# Gwen Shamblin's Weigh Down Diet



## redbudlane (Jul 5, 2006)

Does anyone have any experience with Gwen Shamblin's Weigh Down Diet? This is a christian approach to weight loss.


----------



## mammabooh (Sep 1, 2004)

Do a google search...she's gone wacky!


----------



## redbudlane (Jul 5, 2006)

OK, I googled her. How dissapointing.  I had just started reading her book, Weigh Down Diet, and was feeling inspired.


----------



## mammabooh (Sep 1, 2004)

Well, if it is an older one, it might be fine. My friend did the program maybe 8 years ago at a church in her area and lost a good deal of weight (and kept it off). But, a few of us were going to do it a while back and I did some research on-line and found that she's gone a bit nutty. I do believe she has some good principles that can be applied, though.


----------



## redbudlane (Jul 5, 2006)

I bought this book at a used retail shop. The copyright is 1997 so maybe her newer stuff is more wacky?

I do like the idea of not dieting so much as getting the overeating under control and changing your lifestyle. I also believe I need to lean on God more and myself less. I'm not sure about eating whatever you want, I still think we need to make healthy choices. I guess it's just like everything else, you need to pick and choose what you are going to take from the program and try to leave the "crap" behind.
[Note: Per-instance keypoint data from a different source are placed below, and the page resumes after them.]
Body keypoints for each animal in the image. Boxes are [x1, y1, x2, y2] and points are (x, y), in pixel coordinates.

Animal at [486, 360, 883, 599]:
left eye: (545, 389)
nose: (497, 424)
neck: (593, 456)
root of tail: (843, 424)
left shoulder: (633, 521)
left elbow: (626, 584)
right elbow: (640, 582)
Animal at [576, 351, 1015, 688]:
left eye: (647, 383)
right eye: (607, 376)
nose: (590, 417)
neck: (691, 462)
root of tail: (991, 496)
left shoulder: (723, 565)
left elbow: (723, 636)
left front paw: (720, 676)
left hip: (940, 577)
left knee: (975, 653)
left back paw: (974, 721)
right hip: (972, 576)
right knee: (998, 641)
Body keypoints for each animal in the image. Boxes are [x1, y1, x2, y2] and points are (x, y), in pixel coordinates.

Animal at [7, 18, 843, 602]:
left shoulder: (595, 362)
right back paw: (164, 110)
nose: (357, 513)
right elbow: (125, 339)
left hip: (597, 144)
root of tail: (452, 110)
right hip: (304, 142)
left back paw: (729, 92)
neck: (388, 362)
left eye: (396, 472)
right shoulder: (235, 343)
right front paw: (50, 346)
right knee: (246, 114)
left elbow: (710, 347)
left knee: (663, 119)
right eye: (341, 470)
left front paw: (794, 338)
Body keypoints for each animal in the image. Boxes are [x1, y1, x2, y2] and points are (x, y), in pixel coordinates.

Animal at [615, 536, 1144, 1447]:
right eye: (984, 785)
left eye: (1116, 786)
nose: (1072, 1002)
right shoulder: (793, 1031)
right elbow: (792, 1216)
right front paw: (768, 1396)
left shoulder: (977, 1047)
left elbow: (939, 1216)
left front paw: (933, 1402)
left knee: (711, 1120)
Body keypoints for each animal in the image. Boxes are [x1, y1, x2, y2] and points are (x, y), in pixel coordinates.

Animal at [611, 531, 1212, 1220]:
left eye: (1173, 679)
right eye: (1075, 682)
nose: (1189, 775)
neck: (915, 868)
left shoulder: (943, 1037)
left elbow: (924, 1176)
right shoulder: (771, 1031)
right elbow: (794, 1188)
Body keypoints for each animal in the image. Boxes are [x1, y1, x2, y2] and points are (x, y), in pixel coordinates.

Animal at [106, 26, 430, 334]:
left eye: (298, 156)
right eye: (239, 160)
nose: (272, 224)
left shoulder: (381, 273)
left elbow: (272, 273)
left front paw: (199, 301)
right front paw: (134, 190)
Thanks for sharing Mammabooh.


----------



## Tana Mc (May 10, 2002)

I am going to a session starting tonight. My friend who organised this was really quick to say that we don't agree with everything she has to say but.... we can glean alot from it. When I saw this post, I thought, "How interesting that this all comes up at the same time...."
Tana Mc


----------



## redbudlane (Jul 5, 2006)

Tana,

I am enjoying reading her book although she does get a bit carried away at times with a few things. I have tried several diets, including Weight Watchers and Low-Carb. Lost weight on both of those but never kept it off because I couldn't live with the programs. I'm hoping to really change my lifestyle this time. Good luck with your session tonight and please let us know how it goes.


----------